Jai Singh was of course fully acquainted with Indian mathematics; he had studied the old Greek treatises and also knew of recent European developments in mathematics. He had some of the Greek books (Euclid, etc.) as well as European works on plane and spherical trigonometry and the construction and use of logarithms translated into Sanskrit. He also had Arabic books on astronomy translated.
He founded the city of Jaipur. Interested in town planning, he collected the plans of many European cities of the time and then drew up his own plan. Many of these plans of the old European cities of the time are preserved in the Jaipur museum. The city of Jaipur was so well and wisely planned that it is still considered a model of town-planning.
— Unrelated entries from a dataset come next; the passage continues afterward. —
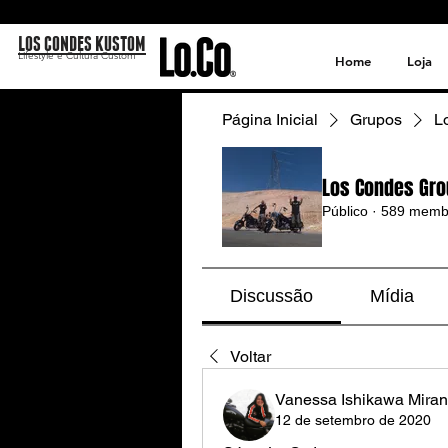
LOS CONDES KUSTOM
Lifestyle e Cultura Custom
Home
Loja
Página Inicial
Grupos
L
Los Condes Gro
Público
·
589 memb
Discussão
Mídia
Voltar
Vanessa Ishikawa Mira
12 de setembro de 2020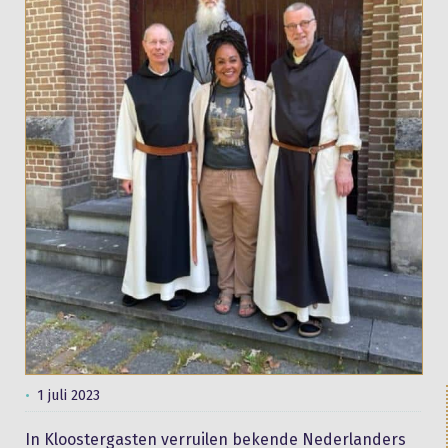
1 juli 2023
In Kloostergasten verruilen bekende Nederlanders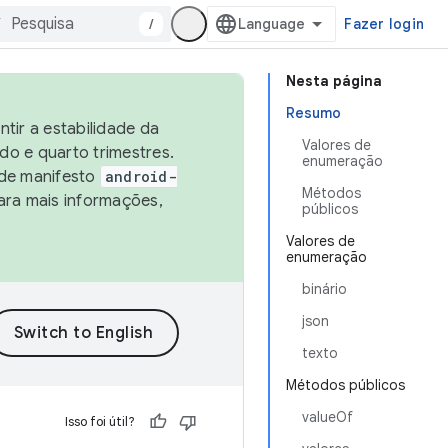
/
Fazer login
Nesta página
Resumo
tir a estabilidade da
Valores de
o e quarto trimestres.
enumeração
 de manifesto
android-
Métodos
ara mais informações,
públicos
Valores de
enumeração
binário
json
texto
Métodos públicos
valueOf
Isso foi útil?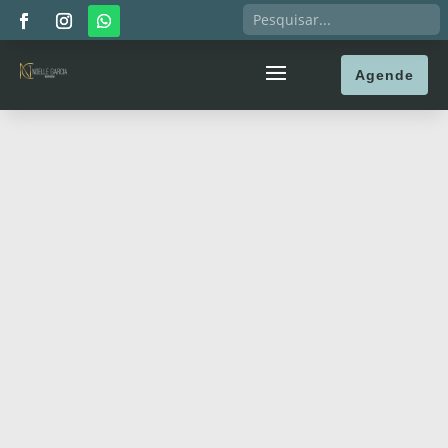
Agende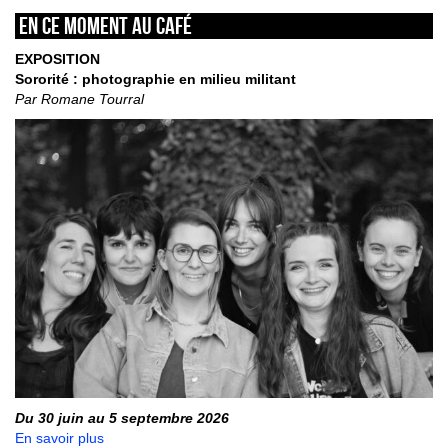
En ce moment au café
EXPOSITION
Sororité : photographie en milieu militant
Par Romane Tourral
Du 30 juin au 5 septembre 2026
En savoir plus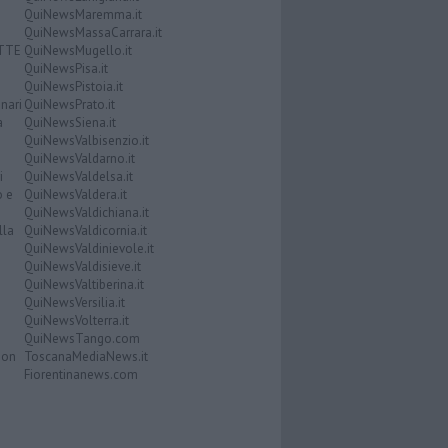
QuiNewsMaremma.it
QuiNewsMassaCarrara.it
ATTE
QuiNewsMugello.it
QuiNewsPisa.it
QuiNewsPistoia.it
nari
QuiNewsPrato.it
a
QuiNewsSiena.it
QuiNewsValbisenzio.it
QuiNewsValdarno.it
i
QuiNewsValdelsa.it
o e
QuiNewsValdera.it
QuiNewsValdichiana.it
lla
QuiNewsValdicornia.it
QuiNewsValdinievole.it
QuiNewsValdisieve.it
QuiNewsValtiberina.it
QuiNewsVersilia.it
QuiNewsVolterra.it
QuiNewsTango.com
Don
ToscanaMediaNews.it
Fiorentinanews.com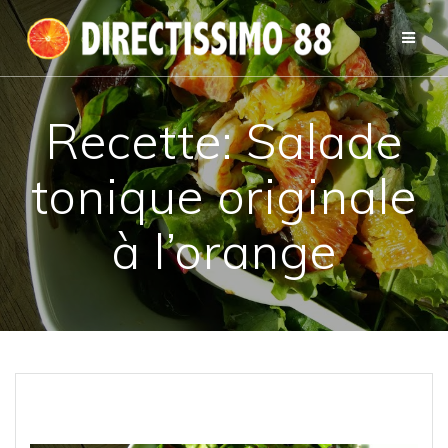
Passer
au
contenu
Recette: Salade
tonique originale
à l’orange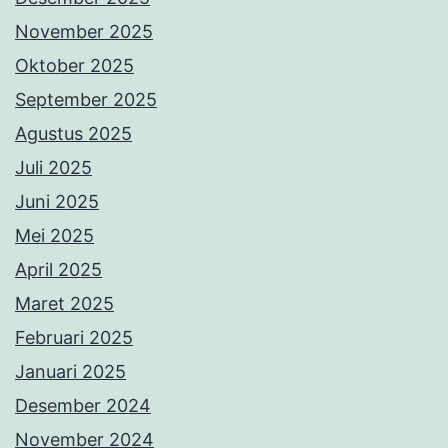
November 2025
Oktober 2025
September 2025
Agustus 2025
Juli 2025
Juni 2025
Mei 2025
April 2025
Maret 2025
Februari 2025
Januari 2025
Desember 2024
November 2024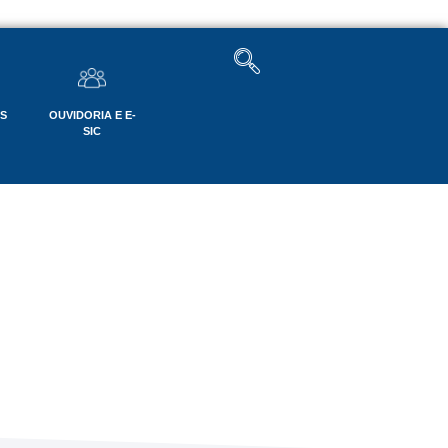
OS
OUVIDORIA E E-
SIC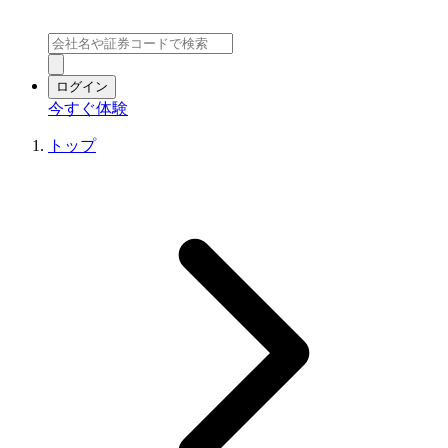
ログイン
今すぐ体験
トップ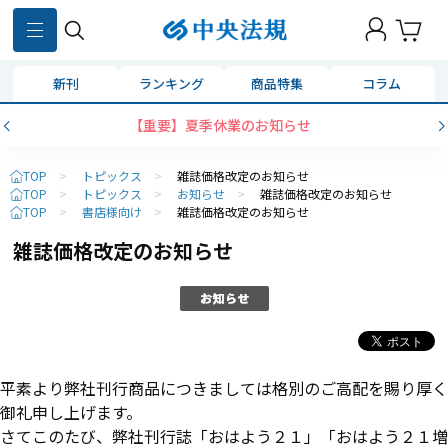
新刊
ランキング
商品特集
コラム
【重要】夏季休業のお知らせ
TOP
>
トピックス
>
雑誌価格改定のお知らせ
TOP
>
トピックス
>
お知らせ
>
雑誌価格改定のお知らせ
TOP
>
書店様向け
>
雑誌価格改定のお知らせ
雑誌価格改定のお知らせ
平素より弊社刊行商品につきましては格別のご高配を賜り厚く
御礼申し上げます。
さてこのたび、弊社刊行誌「おはよう２１」「おはよう２１増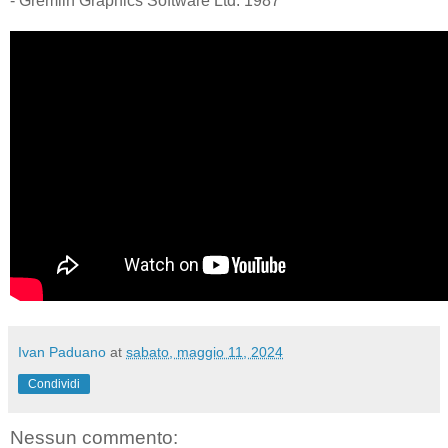
- Gremlin Graphics Software Ltd. 1987
Ivan Paduano
at
sabato, maggio 11, 2024
Condividi
Nessun commento: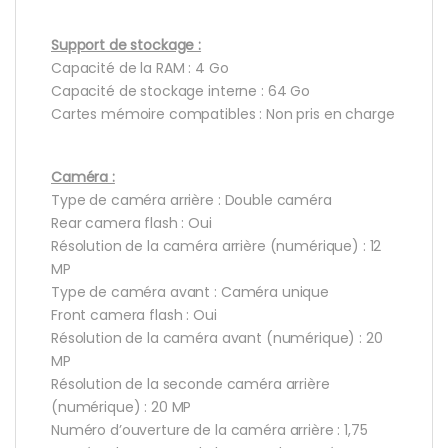
Support de stockage :
Capacité de la RAM : 4 Go
Capacité de stockage interne : 64 Go
Cartes mémoire compatibles : Non pris en charge
Caméra :
Type de caméra arrière : Double caméra
Rear camera flash : Oui
Résolution de la caméra arrière (numérique) : 12
MP
Type de caméra avant : Caméra unique
Front camera flash : Oui
Résolution de la caméra avant (numérique) : 20
MP
Résolution de la seconde caméra arrière
(numérique) : 20 MP
Numéro d’ouverture de la caméra arrière : 1,75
Jai Singh did all this and much more in the course of a comparatively brief life and in the midst of perpetual wars and court intrigues, on which he was himself often involved. Nadir Shah’s invasion took place just four years before Jai Singh’s death. Jai Singh would have been a remarkable man anywhere and at any time. The fact that he rose and functioned as a scientist in the typically feudal milieu of Rajputana and during one of the darkest periods of Indian history, when disruption and war and tumults filled the scene, is very significant. It shows that the spirit of scientific inquiry was not dead in India and that there was some ferment at work which might have yielded rich results if only an opportunity had been given to it to fructify. Jai Singh was no anachronism or solitary thinker in an unfriendly and uncomprehending environment. He was a product of his age and he collected a number of scientific workers to work with him. Out of these he sent some in the embassy to Portugal, and social custom or taboo did not deter him from doing so. It seems probable that there was plenty of good material for scientific work in the country, both theoretical and technical, if only it was given a chance to function. That opportunity did not come for a long time. Even when the troubles and disorders were over, there was no encouragement of scientific work by those in authority.